Thursday, September 15, 2016

Nation States May Be Plotting Internet Takedown, Warns Cybersec Pro

Unknown attackers have been testing the defenses of companies that run critical parts of the Internet, possibly to figure out how to take them down, cybersecurity expert Bruce Schneier warned Tuesday.

Large nation states -- perhaps China or Russia -- are the likely culprits, he suggested.

"Nation state actors are going to probe to find weaknesses in all of our technologies," said Travis Smith, senior security research engineer at Tripwire.

They "want to know what can be done not only in the event of a cyberwar but a kinetic war as well," he told TechNewsWorld.

The Growing DDoS Threat

The easiest way to take a network off the Internet is with a distributed denial of service attack, Schneier said, and some of the targeted companies recently have been hit with DDoS attacks that are significantly larger, longer lasting, and more sophisticated than before.

The attacks typically ramp up to a particular level then stop. They resume at that higher level and then continue ramping up, as if the attackers are looking for the network's exact point of failure, Schneier speculated. The attacks use multiple vectors, forcing targets to deploy all of their defenses, thus disclosing their capabilities.

Because the attackers' whereabouts are unknown, potential targets can do nothing to ward them off, Schneier said. The data seems to indicate China is behind them, but it's possible to disguise the country of origin.

DDoS and other attacks hit record heights in the second quarter of this year, Akamai reported. DDoS attacks rose 23 percent over the number recorded in Q4, 2015, and Web application attacks increased 26 percent.

Targets suffered a greater number of repeat DDoS attacks -- 29 on average. Multivectored attacks increased, as did mega-attacks of more than 100 Gbps using simple attack vectors.

Possible or Not?

State actors "are probably looking at a number of different ways to disable parts or all of the Internet," commented Paul Mockapetris, coinventor of the domain name system, currently chief scientist at ThreatStop.

DDoS is one of the ways to do that, and "I would imagine state actors would attack routing systems as well," he told TechNewsWorld.

The attacks would be most effective against shared commons -- the public resources on the Web -- but "people could go back to the system of partitioning the Internet," Mockapetris suggested. "Those who have their own protected network will continue to have Internet access."

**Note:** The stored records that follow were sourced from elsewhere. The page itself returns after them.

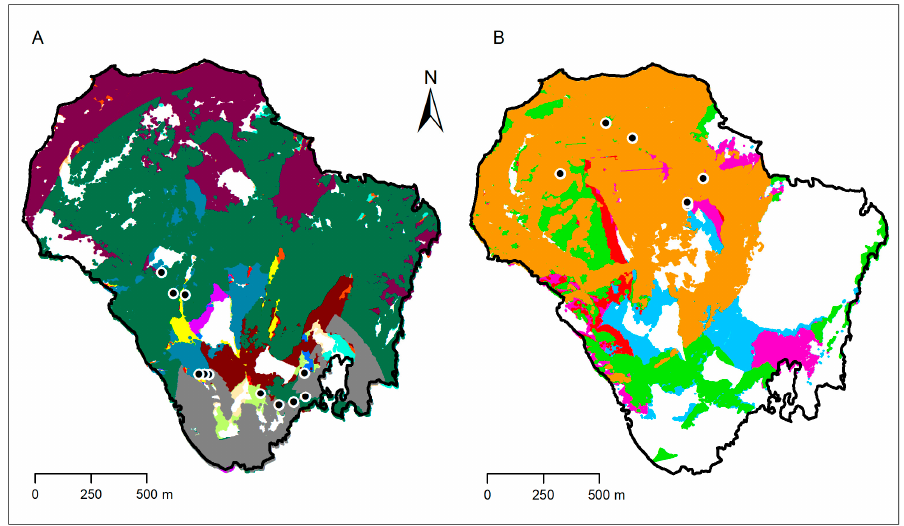
Figure 5. TLS data coverage per each scanner position during ( A ) the September campaign and ( B ) the October campaign. Black dots show location of the scanner positions.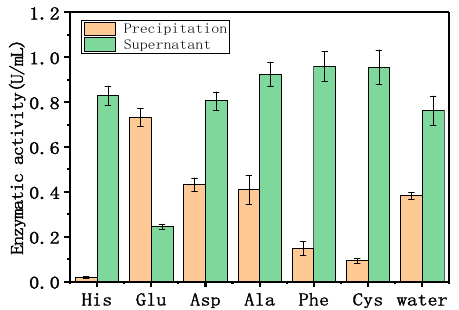
Figure 3. Effect of different amino acids on adsorption.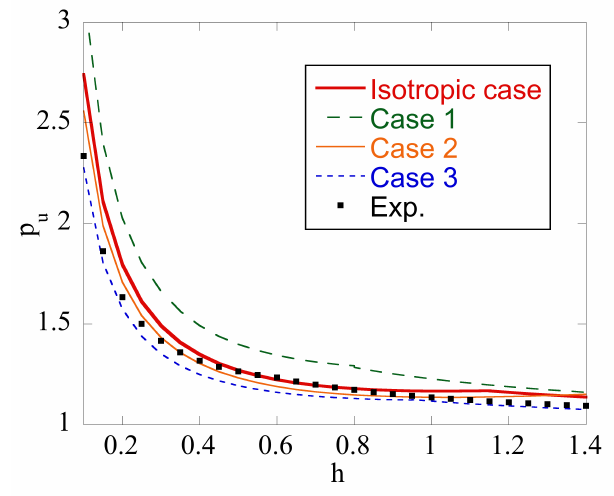
Figure 5. Effect of plastic anisotropy on the dimensionless limit load at m = 1.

A takedown of the entire Internet is not going to happen, contended Martin McKeay, security advocate at Akamai, because "it's a whole bunch of networks, and you're not going to take it down unless you take down all the circuits. You can take down a company, an organization, or part of a government -- but you can't really take down the Internet as a whole."

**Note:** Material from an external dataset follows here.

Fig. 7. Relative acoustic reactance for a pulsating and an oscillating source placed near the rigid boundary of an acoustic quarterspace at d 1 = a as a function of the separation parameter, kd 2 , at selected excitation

Communications links are too widespread for a global attack to succeed, he told TechNewsWorld. There are "a couple dozen terabit circuits from San Francisco alone, to Hong Kong and Tokyo and other places."

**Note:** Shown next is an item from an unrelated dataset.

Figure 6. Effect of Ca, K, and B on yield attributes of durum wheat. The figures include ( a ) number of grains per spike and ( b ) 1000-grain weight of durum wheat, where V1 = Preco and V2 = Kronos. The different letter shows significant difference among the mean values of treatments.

The largest network layer attacks seen so far, approaching 500 Gbps, "are an order of magnitude smaller than the bandwidth capacity the largest transit providers and ISPs manage," noted Tim Mathews, vice president of the Incapsula product line at Imperva.

"With proper DDoS protections in place, most attacks would be stopped in their tracks," he told TechNewsWorld.

Worst-Case Scenarios

The loss of utilities and emergency services resulting from an Internet takedown could "promote the establishment of militia groups" and, possibly, a breakdown of society, warned Michael Patterson, CEO of Plixer. "Imagine your neighbors excluding you from protection because you have no resources to share."

The responsibility to safeguard the Internet from attacks "has fallen largely on service providers," he told TechNewsWorld.

In the short run, banks and other businesses could sustain considerable economic losses if the Internet went down and they lost ephemeral transactional data, Akamai's McKeay suggested, but "long-term outages aren't a problem."